SAN ANTONIO — Fourteen national leaders of U.S. unions and civic organizations and a member of the Mexican Congress participated in the First International Forum on Immigration here, May 5. It was convened by Jaime Martinez, national treasurer of the League of United Latin American Citizens (LULAC), to analyze problems with and propose solutions to the issue that most strongly impacts the Latino community and workers in this country: immigration.
Rosa Rosales, national LULAC president, called for a just and comprehensive immigration reform that unites families and ends the jailing of “268 minor children of immigrants.” She assailed the wall being expanded along the Mexico-U.S. border as “a shameful thing.”
Likewise, Jose Jacques Medina, who represents the Revolutionary Democratic Party (PRD) in the lower house of the Mexican Congress, expressed the unanimous repudiation by Mexico of the “wall of shame which divides our communities.” Along the U.S.-Mexico border, he said, “no bridge has ever been blown up by any Mexican in the 159 years since the signing of the Treaty of Guadalupe Hidalgo in 1848.” On the contrary, he continued, “the immigrants who cross the border have constructed your bridges for you, your roads; we have built your houses.”
United Farm Workers President Arturo Rodriguez denounced the exploitation of farm labor, and warned against the “bracero” temporary worker program that is part of President Bush’s immigration reform proposals.
Dr.

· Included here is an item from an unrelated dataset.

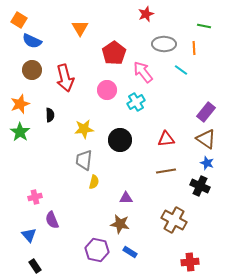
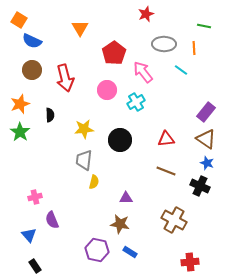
brown line: rotated 30 degrees clockwise
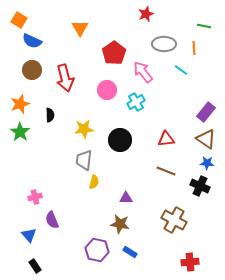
blue star: rotated 16 degrees counterclockwise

Gabriela Lemus, executive director of Labor Council on Latin American Advancement (LCLAA), condemned the U.S. Department of Homeland Security’s workplace raids. She deplored the fact that the immigrants detained in such raids are constantly moved to different detention centers, making it almost impossible for their families to see them. Lemus drew attention to the growing political clout of Latinos, noting that they increased their participation in the last elections by 37 percent.

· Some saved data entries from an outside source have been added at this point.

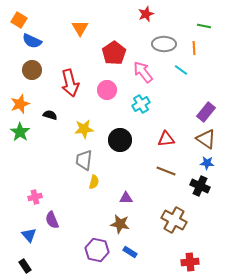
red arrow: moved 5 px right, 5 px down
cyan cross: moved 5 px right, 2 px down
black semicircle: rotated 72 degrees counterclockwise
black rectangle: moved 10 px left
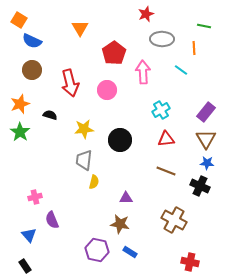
gray ellipse: moved 2 px left, 5 px up
pink arrow: rotated 35 degrees clockwise
cyan cross: moved 20 px right, 6 px down
brown triangle: rotated 25 degrees clockwise
red cross: rotated 18 degrees clockwise
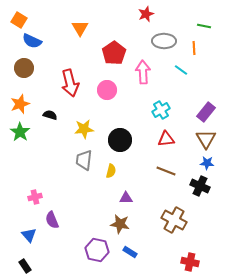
gray ellipse: moved 2 px right, 2 px down
brown circle: moved 8 px left, 2 px up
yellow semicircle: moved 17 px right, 11 px up
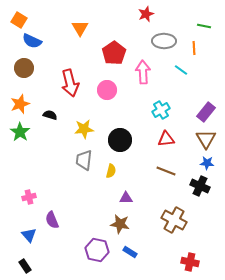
pink cross: moved 6 px left
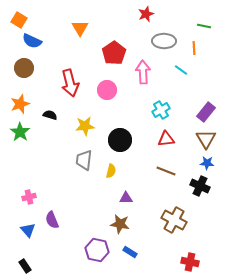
yellow star: moved 1 px right, 3 px up
blue triangle: moved 1 px left, 5 px up
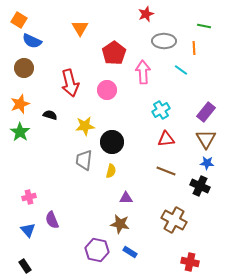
black circle: moved 8 px left, 2 px down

LULAC’s Martinez said immigrant rights groups would soon distribute a card among immigrants informing them what to do in case of a raid. It will instruct immigrants how to speak to immigration agents and provide a national telephone number that could help them to get legal defense.
Emma Lozano of Pueblo sin Fronteras and founder of the United Latino Family organization in Chicago, assailed Immigration and Customs Enforcement (ICE), part of the Department of Homeland Security, for its “campaign of hate against Latinos.” She cited the case of Elvira Arellano, who sought sanctuary in a Chicago church, as an act of civil resistance against deportations. Lozano proposed the creation of a rapid response group to help immigrants in emergencies.

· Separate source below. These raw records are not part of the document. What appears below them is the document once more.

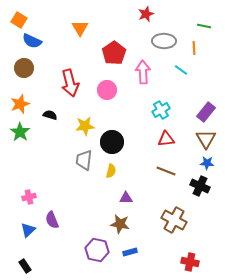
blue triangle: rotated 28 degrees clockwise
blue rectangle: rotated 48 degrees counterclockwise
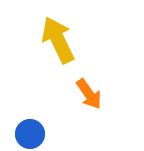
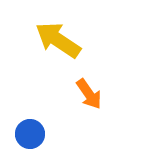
yellow arrow: rotated 30 degrees counterclockwise
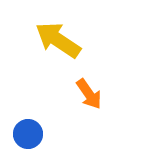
blue circle: moved 2 px left
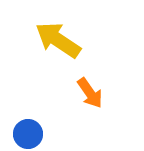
orange arrow: moved 1 px right, 1 px up
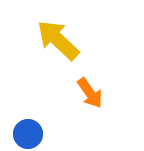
yellow arrow: rotated 9 degrees clockwise
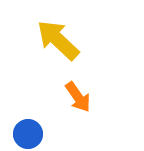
orange arrow: moved 12 px left, 4 px down
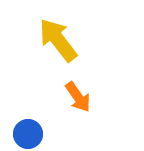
yellow arrow: rotated 9 degrees clockwise
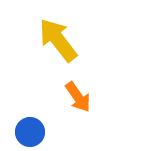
blue circle: moved 2 px right, 2 px up
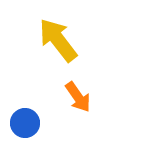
blue circle: moved 5 px left, 9 px up
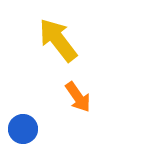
blue circle: moved 2 px left, 6 px down
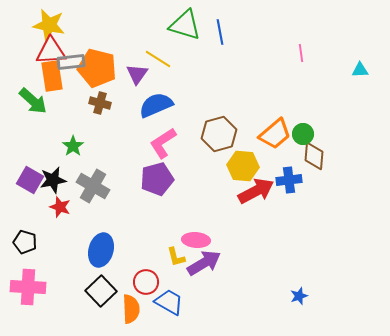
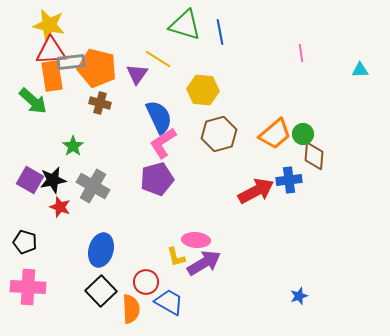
blue semicircle: moved 3 px right, 12 px down; rotated 88 degrees clockwise
yellow hexagon: moved 40 px left, 76 px up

Jesus Romo, an activist in the Border Action Network/Accion Fronteriza in Southern Arizona, called for peaceful protests against the Minutemen vigilantes.
Carlos Arango, executive director of Casa Aztlan in Chicago, describe a recent “military operation” carried out in Chicago by immigration agents in which 125 people were detained. It looked like a “little Baghdad,” he said. He urged pressure on Mexico to get its consulates in the U.S. to defend Mexican citizens effectively.
“The most important thing is unity,” Carlos Marentes, of the Committee for a General Amnesty and Social Justice in Seattle, told the World/Nuestro Mundo. The struggle against the war in Iraq and the struggles of African Americans, Native Americans, women and gays and lesbians are not separate movements, he said, adding that the immigrant rights movement should seek the support of “our natural allies.”
At the end of the forum, participants approved a demand that President Bush declare a moratorium on raids and deportations until immigration reform is achieved. They also agreed to call on the U.S. Congress to guarantee that the money which has accumulated in the Social Security fund from the payments of undocumented immigrant workers be used to pay for their legalization as permanent residents.